"As you will, sir," replied his dragoman; "there is no difference between night and day, now that they are using the tides for the provision of electric power."
The Angel took a note of the fact. "What do they manufacture here?" he asked.
"The entire town," returned his dragoman, "which now extends from the old Liverpool to the old Manchester (as indeed its name implies), is occupied with expanding the tabloids of food which are landed in its port from the new worlds. This and the town of Brister, reaching from the old Bristol to the old Gloucester, have had the monopoly of food expansion for the United Kingdom since 1940."
"By what means precisely?" asked the Angel.
"Congenial environment and bacteriology," responded his dragoman. They walked for some time in silence, flying a little now and then in the dirtier streets, before the Angel spoke again:
"It is curious," he said, "but I perceive no difference between this town and those I remember on my visit in 1910, save that the streets are better lighted, which is not an unmixed joy, for they are dirty and full of people whose faces do not please me."

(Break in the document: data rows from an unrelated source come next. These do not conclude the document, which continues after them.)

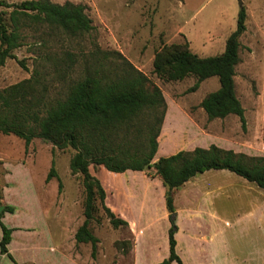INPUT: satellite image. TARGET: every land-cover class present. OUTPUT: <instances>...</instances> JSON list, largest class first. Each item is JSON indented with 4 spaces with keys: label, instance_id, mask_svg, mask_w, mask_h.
Segmentation results:
<instances>
[{
    "label": "rangeland",
    "instance_id": "1",
    "mask_svg": "<svg viewBox=\"0 0 264 264\" xmlns=\"http://www.w3.org/2000/svg\"><path fill=\"white\" fill-rule=\"evenodd\" d=\"M4 1L20 3L25 0ZM50 1L56 4L71 2L85 6L93 30L81 37H71L60 30L51 31L48 28L24 30L22 46L14 50L13 54L18 60H24L26 69L21 68L15 60H7L0 66V89L28 79L36 72L39 88L42 86L46 89L45 100L53 102L64 98L69 86L82 77L85 61L95 48L108 53L117 52L145 74L151 83L161 90L165 99L168 118L165 123L164 141L162 142L164 134L161 129L157 138L162 142L160 154H168L169 150L178 144L180 146L176 148V152L183 147H190L185 139L184 144L182 140L179 143L177 136L190 133V123L196 122L210 132L211 142L215 136L223 141L218 143L219 147H226L234 152L239 150L248 157L264 158V0ZM241 7L245 9L246 21L245 31L240 37V60L235 67L234 83L236 96L244 109V130L234 115L225 120H208L207 116L200 112V100L219 88L216 77L204 80L195 92H190L189 88L195 82L193 77L178 82H166L153 73L152 66L156 51L172 43L187 42L190 51L199 57L220 55L224 51L228 36L236 28ZM0 11L4 9L0 7ZM73 153L71 148L59 150L40 138L32 139L25 146L22 139L0 133V166L12 171V177L8 178V190L3 189L5 183L2 179L3 173L0 172V191L2 193L4 190V200L18 211L16 218L10 222L36 226L37 230L31 232V235L35 242L41 243L42 246V251L35 257L30 252L17 248L16 256L19 261L16 262L22 264L21 262L35 260L36 264H43L44 258H52L55 255L58 259L51 264H132V232L128 228H112L99 203L94 219L89 224L92 234L100 241V245L96 244L95 258L91 257L90 244L73 246L70 243L72 229L69 230V227L66 235L68 244L63 247L65 253L60 250L57 251L58 254L50 252L51 247H58L60 244L58 232L53 230V240H48L42 233L45 227L41 212L45 214L50 228L53 229L52 218L58 216L62 195L65 194L67 202L73 199L76 202L72 207L73 215L84 220L81 177L72 175L69 171V159ZM52 162L57 177L46 182ZM154 162L156 160L153 159L152 163ZM89 170L91 174L96 173L95 177L110 196L109 204L121 200L118 197L121 190H130L136 202L138 198L142 199L147 195V206L152 221L145 233L149 243L138 246L137 249L138 264L157 261L167 246L168 236L164 232L163 221L160 220L162 204L160 188L154 180L155 170L149 168L143 172L129 171L124 177L108 172L103 167L90 166ZM232 175L240 179L235 174ZM205 181L209 183L207 187L213 190V194L210 196V203L205 202L204 211L207 213L210 209L221 216L219 212L222 211L220 208L223 204L220 203L218 187L214 184L218 183V179L207 176ZM194 189L178 198L176 205L187 211L193 209L196 200ZM239 196L236 201L230 198L228 203L242 207L245 212L251 208L252 203L258 204L255 203L254 196L242 192ZM108 203L106 205H109ZM261 203H264V200ZM121 212L123 211L119 208L118 215H115L121 218ZM180 217L184 233L179 239L184 241L188 236L190 219L186 214ZM261 223L263 226L257 233L248 230L244 231L243 236L257 238L258 245L264 246V218ZM201 227L200 232H203V226ZM21 238L22 236L17 234L15 240L18 242ZM197 247L202 248L201 243L197 244ZM4 263L11 264L8 260ZM204 264L211 262L205 259Z\"/></svg>",
    "mask_w": 264,
    "mask_h": 264
},
{
    "label": "trees",
    "instance_id": "2",
    "mask_svg": "<svg viewBox=\"0 0 264 264\" xmlns=\"http://www.w3.org/2000/svg\"><path fill=\"white\" fill-rule=\"evenodd\" d=\"M0 7L4 9L0 11V66L7 60H15L26 69L24 60H18L13 54L22 46V32L26 29L60 30L71 37H81L93 30L86 8L81 4L0 0ZM245 21L246 12L241 7L236 28L220 55L199 57L190 51L187 42L172 43L156 51L152 62L153 73L163 81L178 82L193 77L195 82L190 92H195L204 80L216 77L219 88L206 94L199 107L208 120L236 116L243 130L244 109L235 93L234 77ZM35 76L36 72L28 79L0 89V133L22 139L25 146L32 139L40 138L59 150L74 151L69 159V171L81 177L84 192V220L74 240L76 244H90L93 259L98 239L89 224L97 212V203L112 228H128V223L105 205V190L90 173V166H101L114 174L155 170L154 175L165 188L164 202L171 225L167 233L169 255L156 264H182L175 252L173 194L191 178L209 170H227L264 189L263 157H248L215 145L181 150L152 163L166 112L165 99L161 90L120 53L95 48L85 61L82 77L69 86L64 98L53 102L45 100L46 89L39 88ZM54 177L57 174L52 162L45 180L49 182ZM4 212L13 213L14 208L4 206L0 218ZM0 228V255H5L13 264H20L7 250L14 229L7 228L1 220Z\"/></svg>",
    "mask_w": 264,
    "mask_h": 264
},
{
    "label": "crops",
    "instance_id": "3",
    "mask_svg": "<svg viewBox=\"0 0 264 264\" xmlns=\"http://www.w3.org/2000/svg\"><path fill=\"white\" fill-rule=\"evenodd\" d=\"M200 112L206 116L202 108H200ZM230 116L232 115H229L223 119L225 120ZM167 118L168 110L166 111L161 125V130L163 132L162 134L165 133V123ZM190 128L192 130L190 133H181L180 137L177 136L179 143L180 140H182L183 143L185 139L186 144L190 145V147H183L179 151H190L196 147L208 148L210 145L219 147L220 144L218 143L223 142L218 136L215 135H213L215 138H213L214 140L211 142V140H209L211 135L210 132L207 129L200 127L196 122L190 123ZM165 137L166 135L164 134L162 137V142L164 141ZM201 141L203 144H199ZM162 142L157 139L158 149L154 156V160L175 154L176 148L180 146V144H178V146H173L169 150L170 152H168V154H160V145ZM234 145L238 147L236 143H234ZM219 148L228 150L226 147ZM235 153L240 152L238 150L235 151ZM0 163H2V161H0ZM0 172L3 173L2 179L5 183L3 189L8 190L10 187L8 178L12 177V171L10 168H4L0 166ZM127 172L129 171L118 175L120 177H124ZM95 174L96 173H92L93 176H95ZM232 174L234 173L227 170H209L204 173L197 174L189 181L184 183V185L179 189L174 191L173 207L175 212L173 214V219L176 226V232L174 234V240L176 242L175 252L182 261V264H204L205 259L209 260L211 264H264V246H261L260 244L258 245L259 240L257 238H244L243 236L244 231L249 230L257 233L258 230L263 226L261 221L264 218V203L261 202L264 200V189H260L254 183L248 182L236 175L240 178L237 179ZM207 176L218 179V183L214 184H216V187H218L220 203L223 204L220 208L222 211L219 212L222 214L221 216L210 209L207 211V213L204 211V207L206 206L205 202L208 201V203H210V196L213 194V190H210L207 187L209 184H207L205 181ZM154 180L157 182L160 188L159 196L161 197L160 199L162 204L160 220L163 221L164 232L168 233L171 225L169 222V214L165 208L164 202L165 188L163 187L161 179L158 176H156ZM199 183L202 184V186ZM194 188H196V190ZM193 189V192L196 195V200L194 203L195 206H192L193 209L187 211L185 208L177 206L176 202L178 198L183 197ZM3 192L4 190H2V199L0 200L1 206H9L4 200ZM240 192L254 196V201H256L255 203L258 204L252 203L250 206L251 208L246 212L242 209V207L235 206L236 204H234V206L230 205L228 203L229 199L231 198L234 201L238 200L240 198ZM105 195L104 202L106 205L109 202L110 196H108L106 191ZM118 197H120L121 200H118L117 202L112 201L106 206L116 215H118L117 212L119 208H121L123 211L121 212L123 213L121 218L128 223V229L132 232L134 238L132 249L130 251L132 256V264H138L137 249L138 246L141 247L144 244L147 245L149 243V239H147L145 233L150 227V223L152 221V218L150 217V211L147 206V195H145L142 199L138 198V201L136 202L130 190H121L120 196ZM75 204L76 202L74 199L67 202L65 199V194L62 195V205L59 208L58 216H53L55 220L52 218L53 229L50 228L45 214H43V212L40 213V216L43 219V226L45 227V229L42 230V233H44L48 240H53L54 229L58 232L60 244L58 247L50 248V252L52 254H56L59 250L60 252L62 251V253H65L63 249L65 248L66 244H68L66 240L68 227L69 230L72 229L70 243L73 246L76 244L74 240V234L77 228L82 224L83 220L73 215L72 207ZM210 205L211 204H209V206ZM13 208V213L5 212L0 218L1 222L7 228L14 229L11 233V239L7 245V250L15 259V261H19L16 256V253L18 252L16 251L17 248H21L23 251L30 252L32 256L35 257L38 252L42 251L41 243L35 242L33 236L31 235V232L37 230V227L33 224H18L15 222L11 223L10 220L16 218L18 214L17 209L15 207ZM184 214H186L188 219H190V224L188 225L189 228L187 229L188 236L184 241H180L179 237L184 233L180 215ZM201 226H203L205 231L202 230L203 232H200L202 229ZM17 234L22 236L18 242L15 240ZM1 235L2 231L0 228V238ZM200 243L202 248H196V245ZM97 244L100 245L99 239ZM168 255L169 249L167 239V246L165 247L163 253L160 255L157 261H154L151 264L159 263L163 259L167 258ZM56 259H58L57 256L53 255L52 258L46 257L42 261L43 264H51L52 261H55ZM5 260H8L12 264V262L5 255H0V264H7L4 263ZM21 263L36 264V261L32 260ZM171 264L176 263L172 262Z\"/></svg>",
    "mask_w": 264,
    "mask_h": 264
},
{
    "label": "water",
    "instance_id": "4",
    "mask_svg": "<svg viewBox=\"0 0 264 264\" xmlns=\"http://www.w3.org/2000/svg\"><path fill=\"white\" fill-rule=\"evenodd\" d=\"M3 211V206H0V213Z\"/></svg>",
    "mask_w": 264,
    "mask_h": 264
}]
</instances>
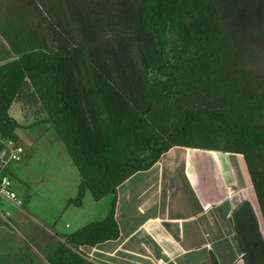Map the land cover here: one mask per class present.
I'll list each match as a JSON object with an SVG mask.
<instances>
[{
    "label": "trees",
    "instance_id": "1",
    "mask_svg": "<svg viewBox=\"0 0 264 264\" xmlns=\"http://www.w3.org/2000/svg\"><path fill=\"white\" fill-rule=\"evenodd\" d=\"M260 1L0 0V151L19 141L11 106L40 110L78 172L66 206L109 200L105 218L36 248L48 264H104L81 248L118 239L117 188L173 148L241 155L264 223V72L250 69L264 57L226 20ZM232 220L244 264H264L251 206Z\"/></svg>",
    "mask_w": 264,
    "mask_h": 264
},
{
    "label": "crops",
    "instance_id": "2",
    "mask_svg": "<svg viewBox=\"0 0 264 264\" xmlns=\"http://www.w3.org/2000/svg\"><path fill=\"white\" fill-rule=\"evenodd\" d=\"M10 59L11 54L0 37V65ZM21 110L20 103H14L9 110V115L22 126L20 129L40 124L20 122V116L27 119L23 112L20 115ZM45 119L41 123L50 124ZM25 138L29 141L31 135ZM18 140L24 154L26 141ZM58 172L60 176L46 177L53 184L40 187L42 201L54 210L50 220H41V226L27 224V219H33L25 217L26 202L20 200L21 207L3 205L5 210L8 206L12 208V212L8 210L6 221L0 219V264H48L37 249L26 245L24 235L66 237L92 221L105 218L109 201L100 209L105 199L96 202L88 191L80 208L67 207V200L77 192L78 172L67 174L64 169ZM33 186L29 183L25 189ZM37 192L26 195L31 217H35L31 204L38 197ZM243 203L251 206L260 231L264 226L258 219L261 214L256 211L257 202L241 155L173 148L149 170L134 174L117 188L118 239L81 251L90 260L104 264H211V255L217 264H244L232 220V214ZM260 234L264 239L261 231Z\"/></svg>",
    "mask_w": 264,
    "mask_h": 264
},
{
    "label": "rangeland",
    "instance_id": "3",
    "mask_svg": "<svg viewBox=\"0 0 264 264\" xmlns=\"http://www.w3.org/2000/svg\"><path fill=\"white\" fill-rule=\"evenodd\" d=\"M259 3L257 9H242L241 11H236L234 14L230 13L226 20L229 34L233 38L240 37L247 46V52H251L255 56L259 55L258 57H264V0H261ZM246 12L250 13H247V16H245L244 13ZM243 33L245 35H240ZM250 69L257 74H261L264 72V64L261 63L257 66H251ZM22 112L21 110L20 115ZM35 113V117L30 115L26 120H23L21 116L19 117V121L23 124L34 121L40 124L31 129L23 128L16 131L17 137L26 141L28 147L25 148V152L21 156L20 161L11 165L12 171L15 173V175L11 176V180L19 200L23 203L26 202L24 204L26 210L24 212L26 215L25 217L28 215V217L33 219V221L27 219V224L37 223L41 226V220H47V218L50 220L54 213V210L42 201L43 191H41L40 187L46 184H53L46 181L47 175L60 176L58 171L61 169L66 170L67 174H70V172L75 174L77 172L58 140L54 128L50 124L41 123L45 116L40 110L35 111ZM30 135L31 139L27 141L25 137ZM20 172L21 175L19 174ZM29 183L34 186L31 187V189H25L26 185ZM34 190L38 191L36 193L38 197L35 198L31 204V211L35 214V217H31L27 210V201L29 198H27L26 195L32 196ZM54 199H56V197H53V200ZM104 201L105 202L100 205V209L102 205L108 203L109 200L105 199ZM6 207L7 206H5V208ZM6 209L12 212V208L9 206ZM97 211L96 218L98 219L100 216L98 207ZM256 211L259 214L257 204ZM55 219H58V217H55ZM258 219L262 224L260 216ZM260 231L262 235H264V227H262ZM24 236L27 240L26 245H32L35 249L37 248L39 250L41 249L40 245L42 240L46 241V247L49 248L56 242H59L58 240H63L65 238L64 235H44L42 233L40 235Z\"/></svg>",
    "mask_w": 264,
    "mask_h": 264
},
{
    "label": "built area",
    "instance_id": "4",
    "mask_svg": "<svg viewBox=\"0 0 264 264\" xmlns=\"http://www.w3.org/2000/svg\"><path fill=\"white\" fill-rule=\"evenodd\" d=\"M23 151V147L10 140L2 142L0 151V219L3 221L9 217V213L3 208V205L21 207L22 204L14 190L8 169L10 165L20 161Z\"/></svg>",
    "mask_w": 264,
    "mask_h": 264
},
{
    "label": "flooded vegetation",
    "instance_id": "5",
    "mask_svg": "<svg viewBox=\"0 0 264 264\" xmlns=\"http://www.w3.org/2000/svg\"><path fill=\"white\" fill-rule=\"evenodd\" d=\"M262 223H263V220H262ZM263 226H264V223H263Z\"/></svg>",
    "mask_w": 264,
    "mask_h": 264
}]
</instances>
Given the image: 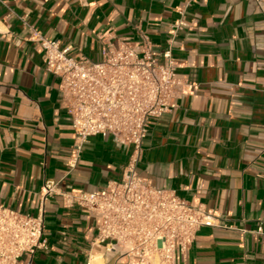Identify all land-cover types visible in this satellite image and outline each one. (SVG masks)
I'll list each match as a JSON object with an SVG mask.
<instances>
[{"label":"crops","instance_id":"1","mask_svg":"<svg viewBox=\"0 0 264 264\" xmlns=\"http://www.w3.org/2000/svg\"><path fill=\"white\" fill-rule=\"evenodd\" d=\"M37 33L93 60L104 41L140 33L156 50L172 47L178 75L195 87L151 119L138 171L203 203L215 220L176 264H264V0H0V204L32 215L45 179L101 189L122 178L133 151L111 135L92 136L68 171L72 121ZM99 223L87 209L49 199L47 249L18 264H85ZM94 250L97 264H128Z\"/></svg>","mask_w":264,"mask_h":264},{"label":"built area","instance_id":"2","mask_svg":"<svg viewBox=\"0 0 264 264\" xmlns=\"http://www.w3.org/2000/svg\"><path fill=\"white\" fill-rule=\"evenodd\" d=\"M32 38L42 46L45 68L60 78L62 105L71 117L68 171L77 167L92 136L111 135L132 145L133 151L122 178L104 188L67 190L60 180L47 178L36 215L0 204V264H18L25 253L47 249L45 205L55 196L65 207H82L100 219L85 264H97L95 248L128 264H176L178 255L191 249L199 229L214 226L215 220L203 203L155 187L138 171L151 119L173 112L177 100L195 87L178 75L172 47L156 50L151 38L140 33L116 43L104 41L101 59L93 60L73 54L59 40L39 33Z\"/></svg>","mask_w":264,"mask_h":264}]
</instances>
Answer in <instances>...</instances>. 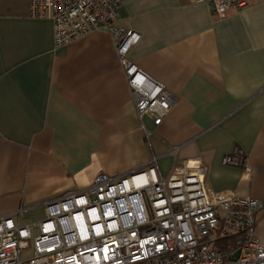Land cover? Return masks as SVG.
I'll return each instance as SVG.
<instances>
[{"label": "crops", "instance_id": "1", "mask_svg": "<svg viewBox=\"0 0 264 264\" xmlns=\"http://www.w3.org/2000/svg\"><path fill=\"white\" fill-rule=\"evenodd\" d=\"M116 25L139 33L126 56L174 101L156 122L137 114L111 35L93 30L54 48L53 25L28 0H0V216L19 222L168 149L201 159L209 189L264 201V0L216 15L198 0H121ZM241 149L249 172L221 162ZM255 233L264 245V210Z\"/></svg>", "mask_w": 264, "mask_h": 264}, {"label": "built area", "instance_id": "2", "mask_svg": "<svg viewBox=\"0 0 264 264\" xmlns=\"http://www.w3.org/2000/svg\"><path fill=\"white\" fill-rule=\"evenodd\" d=\"M198 1L222 17L249 0ZM28 2L31 17L51 20L55 49L90 31H107L138 116L159 122L167 114L173 96L126 56L139 33L116 25L121 0ZM181 147H169L167 175L153 156L142 169L99 173L89 185L47 201L43 217L32 223L19 222L21 209L0 216V264H264V245L255 233L264 201L209 189L206 164L180 158ZM221 162L250 171L239 148ZM29 240L32 254L21 259Z\"/></svg>", "mask_w": 264, "mask_h": 264}, {"label": "rangeland", "instance_id": "3", "mask_svg": "<svg viewBox=\"0 0 264 264\" xmlns=\"http://www.w3.org/2000/svg\"><path fill=\"white\" fill-rule=\"evenodd\" d=\"M35 220V216L34 217H27L24 218V223H32ZM37 234V229L32 228V235H36ZM32 254V244H31V240H29V245L25 248L22 249L21 251V259H25L27 257H29Z\"/></svg>", "mask_w": 264, "mask_h": 264}, {"label": "water", "instance_id": "4", "mask_svg": "<svg viewBox=\"0 0 264 264\" xmlns=\"http://www.w3.org/2000/svg\"><path fill=\"white\" fill-rule=\"evenodd\" d=\"M237 256V252L234 254V257H236Z\"/></svg>", "mask_w": 264, "mask_h": 264}]
</instances>
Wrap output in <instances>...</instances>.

"Ah! sir," replied his dragoman, "it is too much to expect that the wonderful darkness which prevailed at the time of the Great Skirmish could endure; then, indeed, one could indulge the hope that the houses were all built by Wren, and the people all clean and beautiful. There is no poetry now."
"No!" said the Angel, sniffing, "but there is atmosphere, and it is not agreeable."
"Mankind, when herded together, will smell," answered his dragoman. "You cannot avoid it. What with old clothes, patchouli, petrol, fried fish and the fag, those five essentials of human life, the atmosphere of Turner and Corot are as nothing."
"But do you not run your towns to please yourselves?" said the Angel.